[Coordinate annotation records]
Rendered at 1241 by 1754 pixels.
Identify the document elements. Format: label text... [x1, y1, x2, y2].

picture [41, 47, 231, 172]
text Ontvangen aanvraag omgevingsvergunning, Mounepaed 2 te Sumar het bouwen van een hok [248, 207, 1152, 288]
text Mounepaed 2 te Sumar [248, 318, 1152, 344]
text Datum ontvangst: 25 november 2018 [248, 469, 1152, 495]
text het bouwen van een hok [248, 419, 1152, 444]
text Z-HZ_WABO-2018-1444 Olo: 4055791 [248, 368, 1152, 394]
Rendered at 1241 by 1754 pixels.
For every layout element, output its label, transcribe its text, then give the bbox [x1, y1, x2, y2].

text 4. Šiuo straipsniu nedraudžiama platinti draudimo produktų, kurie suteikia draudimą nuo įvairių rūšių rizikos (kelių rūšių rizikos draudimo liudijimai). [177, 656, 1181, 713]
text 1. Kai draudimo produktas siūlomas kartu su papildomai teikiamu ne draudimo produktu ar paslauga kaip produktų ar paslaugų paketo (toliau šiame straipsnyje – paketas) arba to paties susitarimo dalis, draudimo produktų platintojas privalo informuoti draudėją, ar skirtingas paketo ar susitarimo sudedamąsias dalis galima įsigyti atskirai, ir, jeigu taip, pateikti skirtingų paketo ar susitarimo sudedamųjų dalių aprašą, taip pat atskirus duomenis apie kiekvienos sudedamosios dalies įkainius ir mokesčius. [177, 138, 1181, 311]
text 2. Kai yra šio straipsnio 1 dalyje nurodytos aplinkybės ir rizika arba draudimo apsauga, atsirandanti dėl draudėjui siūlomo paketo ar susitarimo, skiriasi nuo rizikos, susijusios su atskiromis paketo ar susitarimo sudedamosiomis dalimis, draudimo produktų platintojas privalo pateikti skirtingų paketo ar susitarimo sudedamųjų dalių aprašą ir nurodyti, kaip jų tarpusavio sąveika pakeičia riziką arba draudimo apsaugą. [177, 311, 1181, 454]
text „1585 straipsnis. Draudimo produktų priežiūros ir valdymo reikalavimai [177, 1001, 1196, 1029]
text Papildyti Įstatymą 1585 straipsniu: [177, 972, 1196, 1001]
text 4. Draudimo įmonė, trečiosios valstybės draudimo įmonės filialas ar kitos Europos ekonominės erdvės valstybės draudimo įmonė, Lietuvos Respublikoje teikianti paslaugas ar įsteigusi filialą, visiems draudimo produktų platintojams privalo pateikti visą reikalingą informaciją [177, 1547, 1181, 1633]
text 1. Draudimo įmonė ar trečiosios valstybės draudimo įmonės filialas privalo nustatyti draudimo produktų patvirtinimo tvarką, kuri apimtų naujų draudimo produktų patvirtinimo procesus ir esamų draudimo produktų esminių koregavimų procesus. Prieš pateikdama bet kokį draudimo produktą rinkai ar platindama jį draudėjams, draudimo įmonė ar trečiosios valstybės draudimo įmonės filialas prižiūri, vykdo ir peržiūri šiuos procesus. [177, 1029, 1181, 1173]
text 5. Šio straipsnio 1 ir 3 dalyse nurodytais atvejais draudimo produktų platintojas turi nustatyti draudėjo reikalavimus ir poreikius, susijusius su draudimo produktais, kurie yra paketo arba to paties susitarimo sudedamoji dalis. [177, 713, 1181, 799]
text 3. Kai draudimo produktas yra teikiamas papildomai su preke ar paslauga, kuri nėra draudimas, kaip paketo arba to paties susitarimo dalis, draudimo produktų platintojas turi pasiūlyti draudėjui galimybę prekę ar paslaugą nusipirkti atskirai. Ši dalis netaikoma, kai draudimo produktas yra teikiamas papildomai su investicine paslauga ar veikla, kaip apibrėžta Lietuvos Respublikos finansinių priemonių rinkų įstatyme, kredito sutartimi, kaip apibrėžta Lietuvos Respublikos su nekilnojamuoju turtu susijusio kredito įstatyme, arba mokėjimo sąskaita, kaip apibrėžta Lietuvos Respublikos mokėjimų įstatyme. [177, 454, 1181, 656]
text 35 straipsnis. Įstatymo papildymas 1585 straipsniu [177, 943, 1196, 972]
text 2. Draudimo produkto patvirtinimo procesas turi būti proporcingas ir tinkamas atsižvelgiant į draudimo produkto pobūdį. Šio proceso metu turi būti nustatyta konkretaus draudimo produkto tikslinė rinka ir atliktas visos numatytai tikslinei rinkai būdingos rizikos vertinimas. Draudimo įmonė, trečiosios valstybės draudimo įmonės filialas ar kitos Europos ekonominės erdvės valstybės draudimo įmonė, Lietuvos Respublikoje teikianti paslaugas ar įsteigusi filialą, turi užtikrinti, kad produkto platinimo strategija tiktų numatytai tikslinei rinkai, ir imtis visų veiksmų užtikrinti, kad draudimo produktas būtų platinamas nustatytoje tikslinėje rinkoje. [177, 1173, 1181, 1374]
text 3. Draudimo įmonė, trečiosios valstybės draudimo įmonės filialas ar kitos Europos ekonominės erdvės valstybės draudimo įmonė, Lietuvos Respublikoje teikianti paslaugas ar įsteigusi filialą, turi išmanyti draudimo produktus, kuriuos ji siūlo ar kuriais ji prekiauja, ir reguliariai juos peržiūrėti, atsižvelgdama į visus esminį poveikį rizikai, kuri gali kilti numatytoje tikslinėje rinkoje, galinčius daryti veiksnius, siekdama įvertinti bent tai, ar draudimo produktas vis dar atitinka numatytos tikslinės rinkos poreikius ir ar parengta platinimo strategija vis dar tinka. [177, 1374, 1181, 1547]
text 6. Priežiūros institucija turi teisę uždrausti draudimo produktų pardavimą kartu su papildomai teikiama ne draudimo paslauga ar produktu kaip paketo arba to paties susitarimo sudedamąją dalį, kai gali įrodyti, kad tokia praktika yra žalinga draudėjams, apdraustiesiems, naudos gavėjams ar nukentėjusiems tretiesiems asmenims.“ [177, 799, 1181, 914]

• _Set task_
Turn the rows above into a Markdown table with the columns No. and Line. Give each nonblank line its own numbered row, and leave out the blank lines.

• _Solution to the problem_
| No. | Line |
|---|---|
| 1 | Rendered at 1241 by 1754 pixels. |
| 2 | Identify the document elements. Format: label text... [x1, y1, x2, y2]. |
| 3 | picture [41, 47, 231, 172] |
| 4 | text Ontvangen aanvraag omgevingsvergunning, Mounepaed 2 te Sumar het bouwen van een hok [248, 207, 1152, 288] |
| 5 | text Mounepaed 2 te Sumar [248, 318, 1152, 344] |
| 6 | text Datum ontvangst: 25 november 2018 [248, 469, 1152, 495] |
| 7 | text het bouwen van een hok [248, 419, 1152, 444] |
| 8 | text Z-HZ_WABO-2018-1444 Olo: 4055791 [248, 368, 1152, 394] |
| 9 | Rendered at 1241 by 1754 pixels. |
| 10 | For every layout element, output its label, transcribe its text, then give the bbox [x1, y1, x2, y2]. |
| 11 | text 4. Šiuo straipsniu nedraudžiama platinti draudimo produktų, kurie suteikia draudimą nuo įvairių rūšių rizikos (kelių rūšių rizikos draudimo liudijimai). [177, 656, 1181, 713] |
| 12 | text 1. Kai draudimo produktas siūlomas kartu su papildomai teikiamu ne draudimo produktu ar paslauga kaip produktų ar paslaugų paketo (toliau šiame straipsnyje – paketas) arba to paties susitarimo dalis, draudimo produktų platintojas privalo informuoti draudėją, ar skirtingas paketo ar susitarimo sudedamąsias dalis galima įsigyti atskirai, ir, jeigu taip, pateikti skirtingų paketo ar susitarimo sudedamųjų dalių aprašą, taip pat atskirus duomenis apie kiekvienos sudedamosios dalies įkainius ir mokesčius. [177, 138, 1181, 311] |
| 13 | text 2. Kai yra šio straipsnio 1 dalyje nurodytos aplinkybės ir rizika arba draudimo apsauga, atsirandanti dėl draudėjui siūlomo paketo ar susitarimo, skiriasi nuo rizikos, susijusios su atskiromis paketo ar susitarimo sudedamosiomis dalimis, draudimo produktų platintojas privalo pateikti skirtingų paketo ar susitarimo sudedamųjų dalių aprašą ir nurodyti, kaip jų tarpusavio sąveika pakeičia riziką arba draudimo apsaugą. [177, 311, 1181, 454] |
| 14 | text „1585 straipsnis. Draudimo produktų priežiūros ir valdymo reikalavimai [177, 1001, 1196, 1029] |
| 15 | text Papildyti Įstatymą 1585 straipsniu: [177, 972, 1196, 1001] |
| 16 | text 4. Draudimo įmonė, trečiosios valstybės draudimo įmonės filialas ar kitos Europos ekonominės erdvės valstybės draudimo įmonė, Lietuvos Respublikoje teikianti paslaugas ar įsteigusi filialą, visiems draudimo produktų platintojams privalo pateikti visą reikalingą informaciją [177, 1547, 1181, 1633] |
| 17 | text 1. Draudimo įmonė ar trečiosios valstybės draudimo įmonės filialas privalo nustatyti draudimo produktų patvirtinimo tvarką, kuri apimtų naujų draudimo produktų patvirtinimo procesus ir esamų draudimo produktų esminių koregavimų procesus. Prieš pateikdama bet kokį draudimo produktą rinkai ar platindama jį draudėjams, draudimo įmonė ar trečiosios valstybės draudimo įmonės filialas prižiūri, vykdo ir peržiūri šiuos procesus. [177, 1029, 1181, 1173] |
| 18 | text 5. Šio straipsnio 1 ir 3 dalyse nurodytais atvejais draudimo produktų platintojas turi nustatyti draudėjo reikalavimus ir poreikius, susijusius su draudimo produktais, kurie yra paketo arba to paties susitarimo sudedamoji dalis. [177, 713, 1181, 799] |
| 19 | text 3. Kai draudimo produktas yra teikiamas papildomai su preke ar paslauga, kuri nėra draudimas, kaip paketo arba to paties susitarimo dalis, draudimo produktų platintojas turi pasiūlyti draudėjui galimybę prekę ar paslaugą nusipirkti atskirai. Ši dalis netaikoma, kai draudimo produktas yra teikiamas papildomai su investicine paslauga ar veikla, kaip apibrėžta Lietuvos Respublikos finansinių priemonių rinkų įstatyme, kredito sutartimi, kaip apibrėžta Lietuvos Respublikos su nekilnojamuoju turtu susijusio kredito įstatyme, arba mokėjimo sąskaita, kaip apibrėžta Lietuvos Respublikos mokėjimų įstatyme. [177, 454, 1181, 656] |
| 20 | text 35 straipsnis. Įstatymo papildymas 1585 straipsniu [177, 943, 1196, 972] |
| 21 | text 2. Draudimo produkto patvirtinimo procesas turi būti proporcingas ir tinkamas atsižvelgiant į draudimo produkto pobūdį. Šio proceso metu turi būti nustatyta konkretaus draudimo produkto tikslinė rinka ir atliktas visos numatytai tikslinei rinkai būdingos rizikos vertinimas. Draudimo įmonė, trečiosios valstybės draudimo įmonės filialas ar kitos Europos ekonominės erdvės valstybės draudimo įmonė, Lietuvos Respublikoje teikianti paslaugas ar įsteigusi filialą, turi užtikrinti, kad produkto platinimo strategija tiktų numatytai tikslinei rinkai, ir imtis visų veiksmų užtikrinti, kad draudimo produktas būtų platinamas nustatytoje tikslinėje rinkoje. [177, 1173, 1181, 1374] |
| 22 | text 3. Draudimo įmonė, trečiosios valstybės draudimo įmonės filialas ar kitos Europos ekonominės erdvės valstybės draudimo įmonė, Lietuvos Respublikoje teikianti paslaugas ar įsteigusi filialą, turi išmanyti draudimo produktus, kuriuos ji siūlo ar kuriais ji prekiauja, ir reguliariai juos peržiūrėti, atsižvelgdama į visus esminį poveikį rizikai, kuri gali kilti numatytoje tikslinėje rinkoje, galinčius daryti veiksnius, siekdama įvertinti bent tai, ar draudimo produktas vis dar atitinka numatytos tikslinės rinkos poreikius ir ar parengta platinimo strategija vis dar tinka. [177, 1374, 1181, 1547] |
| 23 | text 6. Priežiūros institucija turi teisę uždrausti draudimo produktų pardavimą kartu su papildomai teikiama ne draudimo paslauga ar produktu kaip paketo arba to paties susitarimo sudedamąją dalį, kai gali įrodyti, kad tokia praktika yra žalinga draudėjams, apdraustiesiems, naudos gavėjams ar nukentėjusiems tretiesiems asmenims.“ [177, 799, 1181, 914] |